The most closely related orthologous gene in Drosophila is form3, which is also orthologous to the human gene FHDC1. Dmel\form3 has not been used for this disease model.
Multiple UAS constructs of the human Hsap\INF2 gene have been introduced into flies, including wild-type and variants implicated in disease. Phenotypes were assessed in the garland nephrocytes of third instar larvae; fly nephrocytes are functionally homologous to the podocytes of vertebrates. The distribution and organization of cytosolic and cortical actin in the nephrocytes was assessed, as well as the impact upon the structure of the slit diaphragms.
Phenotypes of variants associated with this form of focal segmental glomerulosclerosis (FSGS5) and Charcot-Marie-Tooth disease (CMTDIE) have been compared. Variant(s) implicated in human disease tested (as transgenic human gene, INF2): the S186P, L57P, and L132R variant forms of the human gene have been introduced into flies.
[updated Nov. 2020 by FlyBase; FBrf0222196]
Focal segmental glomerulosclerosis is one of many diseases and conditions can affect kidney function by attacking and damaging the glomeruli. "Glomerulosclerosis" refers to a hardening and scarring of the glomeruli. The scarring of FSGS takes place in small sections of each glomerulus, and only a limited number of glomeruli are damaged initially (https://www.kidney.org/atoz/content/focal).
A definitive diagnosis of FSGS is established only by histopathology findings (http://emedicine.medscape.com/article/245915-overview).
Focal segmental glomerulosclerosis (FSGS) is a pathologic finding in several renal disorders that manifest clinically as proteinuria and progressive decline in renal function. Some patients with FSGS develop nephrotic syndrome, which includes massive proteinuria, hypoalbuminemia, hyperlipidemia, and edema. However, patients with FSGS may have proteinuria in the nephrotic range without other features of the nephrotic syndrome (summary by D'Agati et al., 2004, pubmed:14750104; Mathis et al., 1998, pubmed:9461087). [from MIM:603278; 2017.09.14]
Focal segmental glomerulosclerosis is a common cause of end-stage renal disease (Meyrier, 2005; pubmed:16932363). [from MIM:607832; 2017.09.14]

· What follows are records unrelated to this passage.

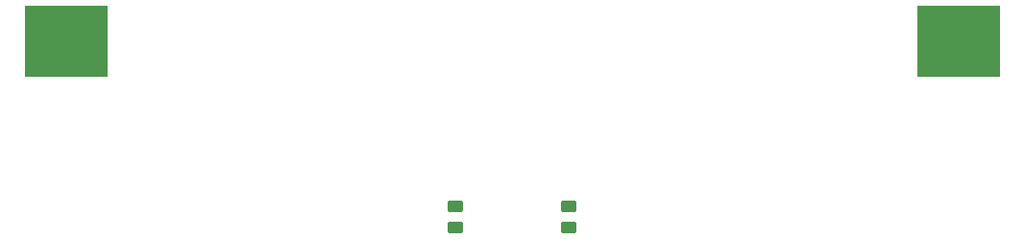
<source format=gbr>
%TF.GenerationSoftware,KiCad,Pcbnew,7.0.7*%
%TF.CreationDate,2023-11-29T00:46:18-05:00*%
%TF.ProjectId,charge_deployment,63686172-6765-45f6-9465-706c6f796d65,rev?*%
%TF.SameCoordinates,Original*%
%TF.FileFunction,Paste,Top*%
%TF.FilePolarity,Positive*%
%FSLAX46Y46*%
G04 Gerber Fmt 4.6, Leading zero omitted, Abs format (unit mm)*
G04 Created by KiCad (PCBNEW 7.0.7) date 2023-11-29 00:46:18*
%MOMM*%
%LPD*%
G01*
G04 APERTURE LIST*
G04 Aperture macros list*
%AMRoundRect*
0 Rectangle with rounded corners*
0 $1 Rounding radius*
0 $2 $3 $4 $5 $6 $7 $8 $9 X,Y pos of 4 corners*
0 Add a 4 corners polygon primitive as box body*
4,1,4,$2,$3,$4,$5,$6,$7,$8,$9,$2,$3,0*
0 Add four circle primitives for the rounded corners*
1,1,$1+$1,$2,$3*
1,1,$1+$1,$4,$5*
1,1,$1+$1,$6,$7*
1,1,$1+$1,$8,$9*
0 Add four rect primitives between the rounded corners*
20,1,$1+$1,$2,$3,$4,$5,0*
20,1,$1+$1,$4,$5,$6,$7,0*
20,1,$1+$1,$6,$7,$8,$9,0*
20,1,$1+$1,$8,$9,$2,$3,0*%
G04 Aperture macros list end*
%ADD10R,7.340000X6.350000*%
%ADD11RoundRect,0.250000X-0.450000X0.262500X-0.450000X-0.262500X0.450000X-0.262500X0.450000X0.262500X0*%
G04 APERTURE END LIST*
D10*
%TO.C,BT1*%
X181830000Y-81000000D03*
X103170000Y-81000000D03*
%TD*%
D11*
%TO.C,R2*%
X147500000Y-95587500D03*
X147500000Y-97412500D03*
%TD*%
%TO.C,R1*%
X137500000Y-95587500D03*
X137500000Y-97412500D03*
%TD*%
M02*

</source>
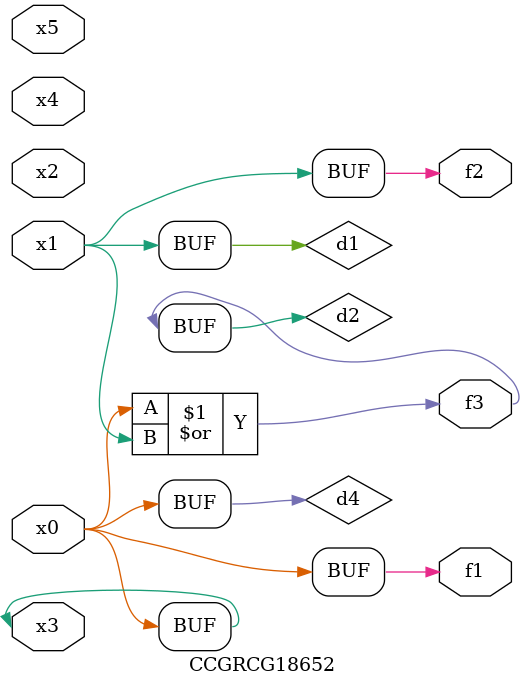
<source format=v>
module CCGRCG18652(
	input x0, x1, x2, x3, x4, x5,
	output f1, f2, f3
);

	wire d1, d2, d3, d4;

	and (d1, x1);
	or (d2, x0, x1);
	nand (d3, x0, x5);
	buf (d4, x0, x3);
	assign f1 = d4;
	assign f2 = d1;
	assign f3 = d2;
endmodule

</source>
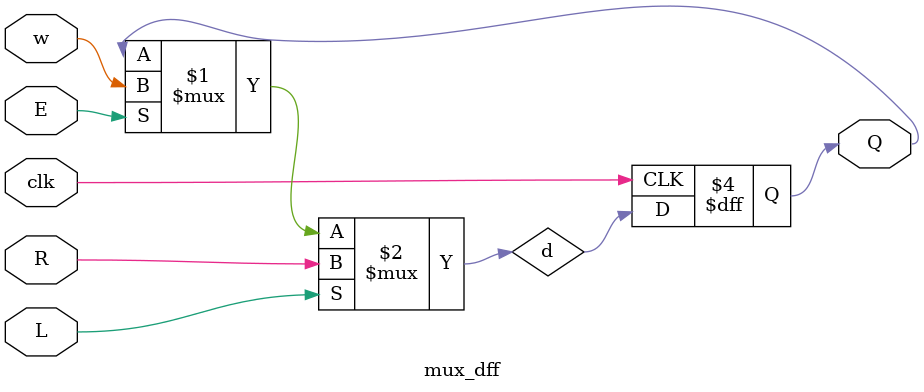
<source format=v>
module top_module (
    input [3:0] SW,
    input [3:0] KEY,
    output [3:0] LEDR
); //
	wire clk, E, L, w; 
    assign {clk, E, L, w} = {KEY[0], KEY[1], KEY[2], KEY[3]};
    mux_dff a(clk,w		 , SW[3], E, L, LEDR[3]);
    mux_dff b(clk,LEDR[3], SW[2], E, L, LEDR[2]);
    mux_dff c(clk,LEDR[2], SW[1], E, L, LEDR[1]);
    mux_dff d(clk,LEDR[1], SW[0], E, L, LEDR[0]);
  
endmodule

module mux_dff (
    input clk,
    input w, R, E, L,
    output Q
);
    wire d;
    assign d = L ? R: ( E ?  w : Q  ) ;
    always @ (posedge clk) begin
        Q <= d;
    end

endmodule




</source>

In the literature, the clinical term 'nephrotic syndrome' (NPHS) and the pathologic term 'focal segmental glomerulosclerosis' (FSGS) have often been used to refer to the same disease entity. In OMIM, these disorders are classified as NPHS or FSGS according to how they were first designated in the literature. [from MIM:607832; 2017.09.14]
[FOCAL SEGMENTAL GLOMERULOSCLEROSIS 5; FSGS5](https://omim.org/entry/613237)
[INVERTED FORMIN 2; INF2](https://omim.org/entry/610982)
Focal segmental glomerulosclerosis-5 (FSGS5), is caused by heterozygous mutation in the INF2 gene. [from MIM:613237; 2020.11.07]
INF2 encodes a member of the formin family; it plays a role in polymerization and depolymerization of actin filaments. [Gene Cards, INF2; 2020.11.08]
Formins play instrumental roles in controlling rearrangements of the actin cytoskeleton and have been shown to directly regulate microtubule dynamics (Breitsprecher and Goode, 2013; pubmed:23516326).
Many to one: 2 humans gene to 1 Drosophila gene; multiple similar genes in both species. The two human genes are INF2 and FHDC1.